Y el actor que hacía de Kunta Kinte, por supuesto, que con sus marcas de latigazos dejó marcada a toda nuestra generación. Su tortura despertó en nosotros la conciencia de que existía una tara psiquiátrica llamada racismo que llevaba varios siglos propagándose entre los genes y la cultura.

Recuerdo que Sidney Poitier le gustaba mucho a mi madre. Físicamente y actoralmente, quiero decir. Sobre todo en “Adivina quién viene esta noche”, que era la película de cabecera en nuestra cinefilia familiar. Siempre que la pasaban por la tele cenábamos en el salón y no en la cocina, no te digo más. Cada vez que Sidney Poitier aparecía en pantalla, mi madre exclamaba: “¡Qué guapo es..!”, y yo notaba que había un puntito de autodescubrimiento en su admiración. Como una sorpresa no confesada de excitación. 

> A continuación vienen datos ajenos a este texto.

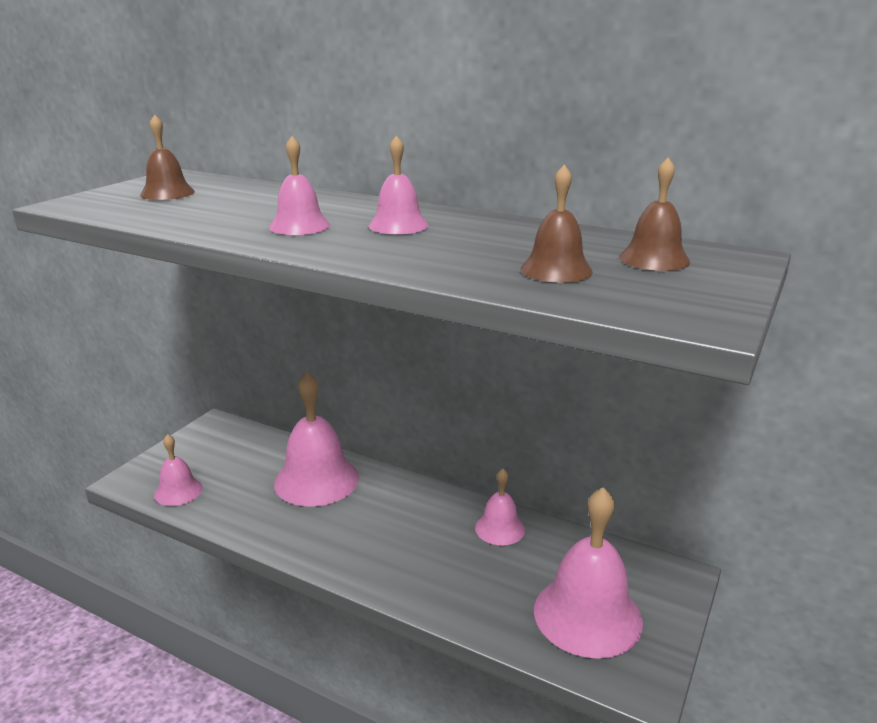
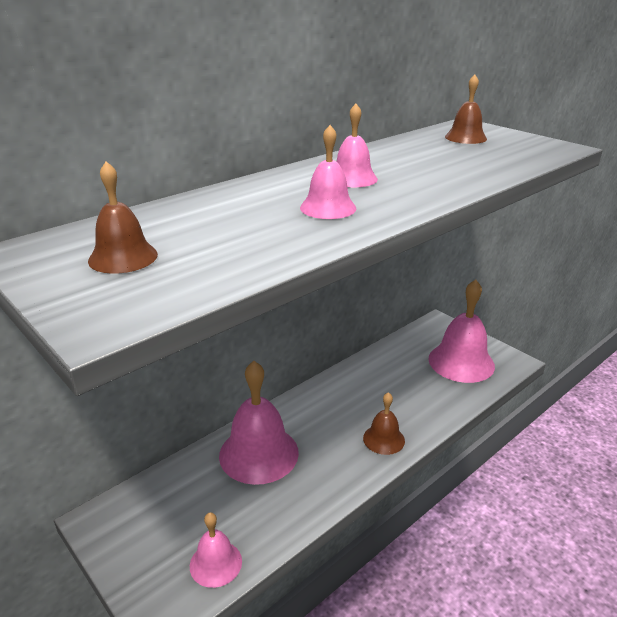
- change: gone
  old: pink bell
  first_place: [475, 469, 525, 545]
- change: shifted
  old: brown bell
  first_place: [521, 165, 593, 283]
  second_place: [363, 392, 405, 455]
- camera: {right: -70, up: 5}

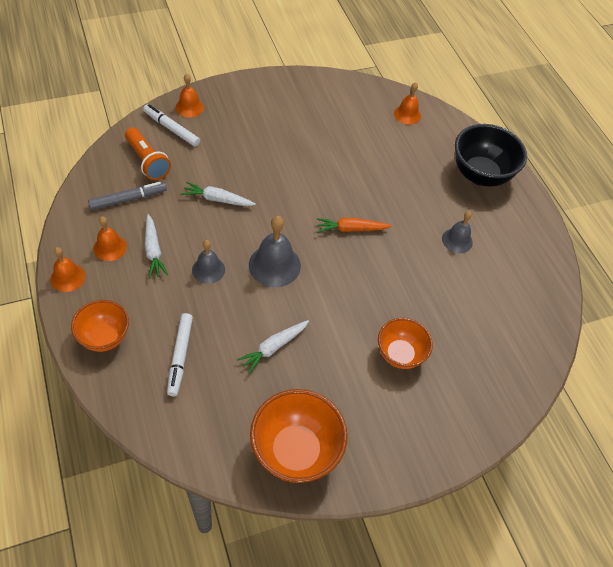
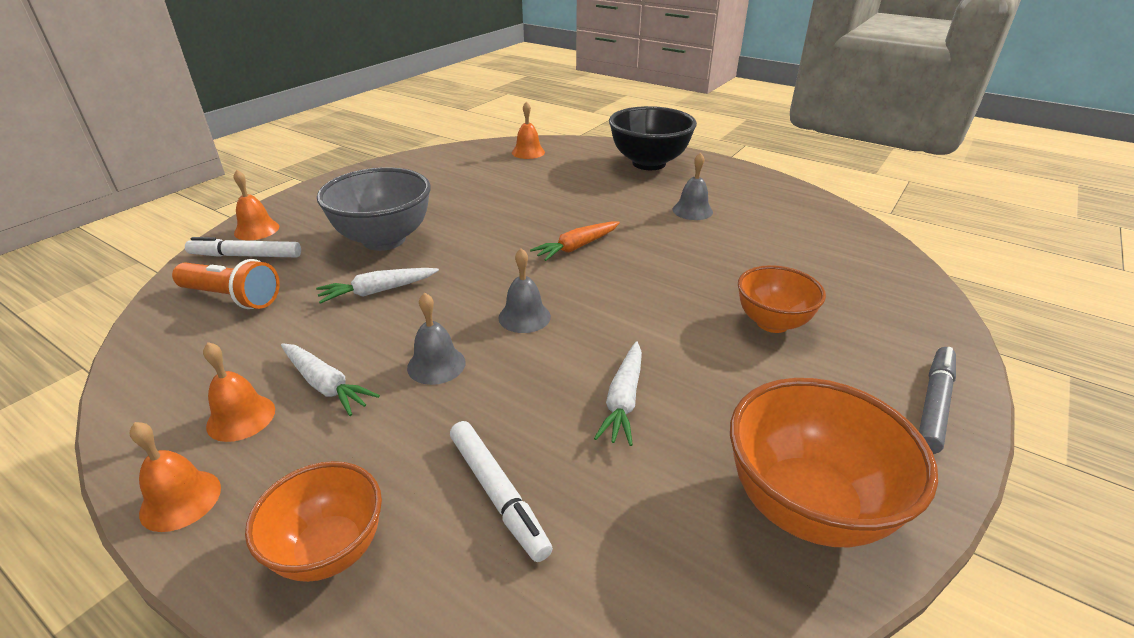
- change: shifted
  old: grey marker
  first_place: [88, 182, 167, 210]
  second_place: [919, 347, 956, 454]
- change: scaled
  old: grey bell
  first_place: [249, 216, 301, 287]
  second_place: [498, 248, 551, 333]
  factor: 0.63
- change: new
  new: grey bowl
  second_place: [317, 167, 431, 251]
- camera: {right: -30, up: -20}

 Nosotros, como todo nuestro vecindario, solo éramos unos tardofranquistas ignorantes. Los únicos negros que veíamos por León eran los manteros que vendían bolsos y baratijas en las fiestas patronales, siempre con un ojo en el cliente y el otro en la policía que rondaba sus negocios. Les veíamos dos o tres días al año cuando bajábamos a la feria o a los fuegos artificiales, y nos llamaban la atención como ahora nos la llamarían los extraterrestres venidos de Marte. Éramos muy paletos, y estábamos muy poco vividos.